One of the five sites under consideration - on a hillside off Flamingo Road - has drawn widespread community opposition.

John O’Connell, PSEG vice president of transmission and distribution, on Wednesday discusses options to improve electricity reliability in the Montauk area. (Credit: Newsday / Mark Harrington)

PSEG Long Island is working from a list of five potential sites for a new electric-system substation in Montauk, including upgrading its existing facility on Fort Pond and a new site north of a town recycling center and away from homes, a PSEG official said Wednesday.

The five sites include a controversial parcel on a hillside off Flamingo Road that has drawn widespread community opposition. PSEG has stressed that its plans for the substation are far from final. The two new sites have not previously been disclosed.

“Residents have raised some valid points” about the Flamingo Road site,” said John O’Connell, PSEG’s vice president of transmission and distribution. “We know they don’t want it there.”

O’Connell said alternatives would be presented to residents in a public meeting in late February or March. Plans for a new substation, which is a facility that steps down high voltage from power plants to lower voltages used in homes and businesses, is central to PSEG’s plan to meet a growing peak load on the South Fork and in Montauk. The plan includes $513 million in upgrades throughout the Hamptons.

The Flamingo Avenue site had raised concerns about aesthetics and impacts on a water-recharge area and a Montaukett Indian burial ground. Robert Pharaoh, chief of the Montaukett Indian Nation, Wednesday said he strongly opposes disturbance of the Flamingo Road site, which sits on ground the tribe considers sacred. “I suggest they consider somewhere else,” he said.

Building on the existing substation site, which sits on a parcel that juts out into Fort Pond on Industrial Road, doesn’t present a flooding or aesthetic issue, O’Connell said, because the utility would raise the facility up to 12 feet. The utility also can design the site, at any location, so that the equipment is hidden inside a closed structure, even one that looks like a residence.

Told of PSEG’s consideration of new alternatives, Shaun de Jesus, who is leading opposition to the Flamingo Road site, called it a “hugely positive” development. He said the site north of the recycling center was “the best possible site.” A spokesman for Suffolk County, which owns that site, didn’t immediately respond to a request for comment.
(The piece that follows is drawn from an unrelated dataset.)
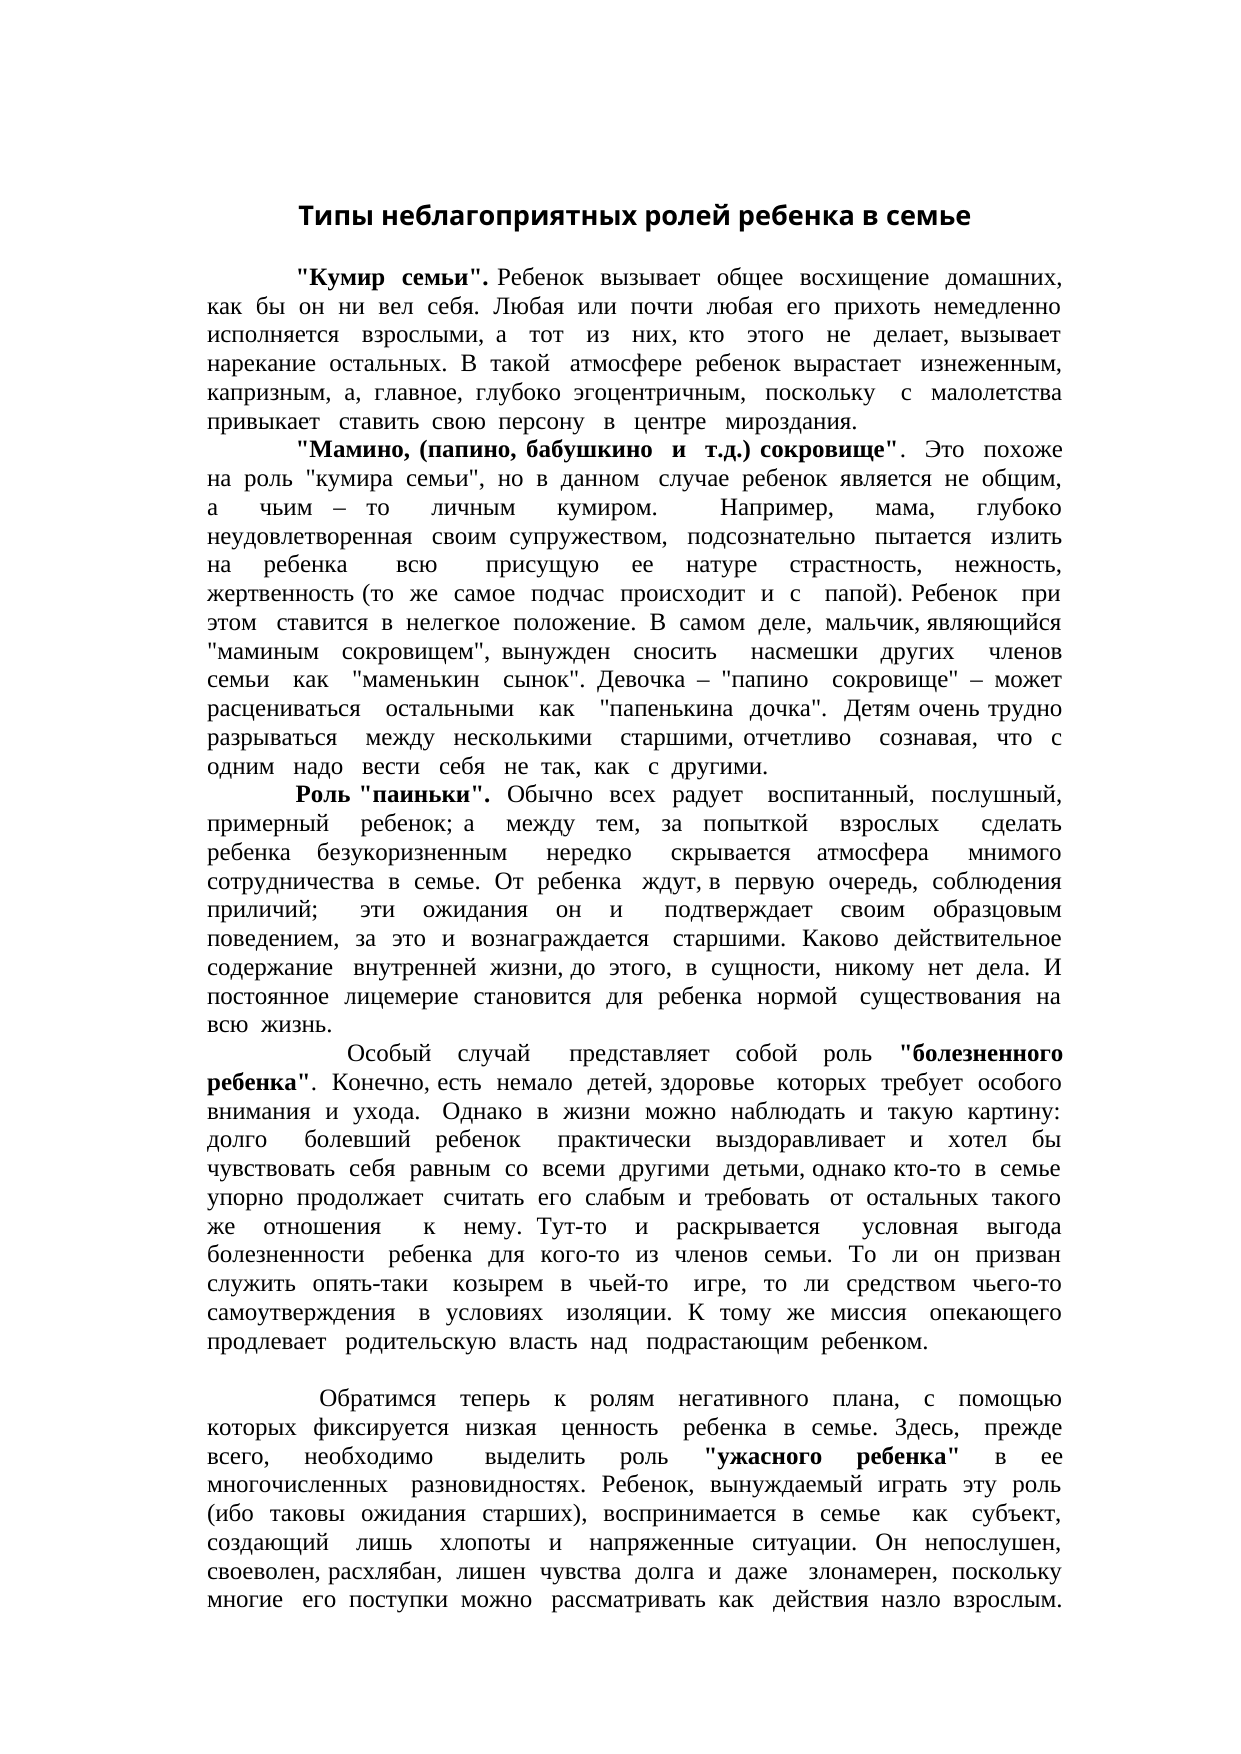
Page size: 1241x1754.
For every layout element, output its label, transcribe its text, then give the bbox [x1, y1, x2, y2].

subtitle "Кумир семьи". Ребенок вызывает общее восхищение домашних, как бы он ни вел себя. Любая или почти любая его прихоть немедленно исполняется взрослыми, а тот из них, кто этого не делает, вызывает нарекание остальных. В такой атмосфере ребенок вырастает изнеженным, капризным, а, главное, глубоко эгоцентричным, поскольку с малолетства привыкает ставить свою персону в центре мироздания. [207, 262, 1063, 434]
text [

Other sites include a LIPA-owned lot on Shore Road beside a storage battery, and the recycling center on a former landfill. 

The plan to build a new substation in Montauk is part of PSEG’s $513 million plan to upgrade the entire South Fork grid to address a growing peak load. While the rest of Long Island is seeking peak-load reductions, the South Fork has been growing by more than 2 percent a year, and could see that increase to as much as 2.6 percent over the next decade, said Anie Philip, director of transmission and distribution planning.

Montauk is “not only bucking the trend on Long Island, it’s bucking the trend everywhere,” said PSEG spokesman David Gaier.

In Montauk, PSEG plans to upgrade a current 4,000-volt distribution network with a 13,000-volt network, while the transmission grid into substations will be upgraded to 33,000 volts from a current maximum 23,000 volts.

While most of the Montauk grid is 50 to 100 years old, it’s not age that necessitates its replacement but higher peak usage, Philips said, with long summer peaks between 1 p.m. and 9 p.m. PSEG has enacted peak-power reduction programs on the South Fork, but they’ve cut peak only around 2 megawatts last year and an expected 7-8 megawatts this year, Philip said.

“It did help us delay some of the work, but it wasn’t enough to forever delay it,” O’Connell said.

O’Connell said newly installed 5-megawatt battery storage unit on Shore Road and temporary generators brought in for the summer helped the company forestall the need for upgrades, but the long-term trend necessitates a new substation and greater capacity on the power lines.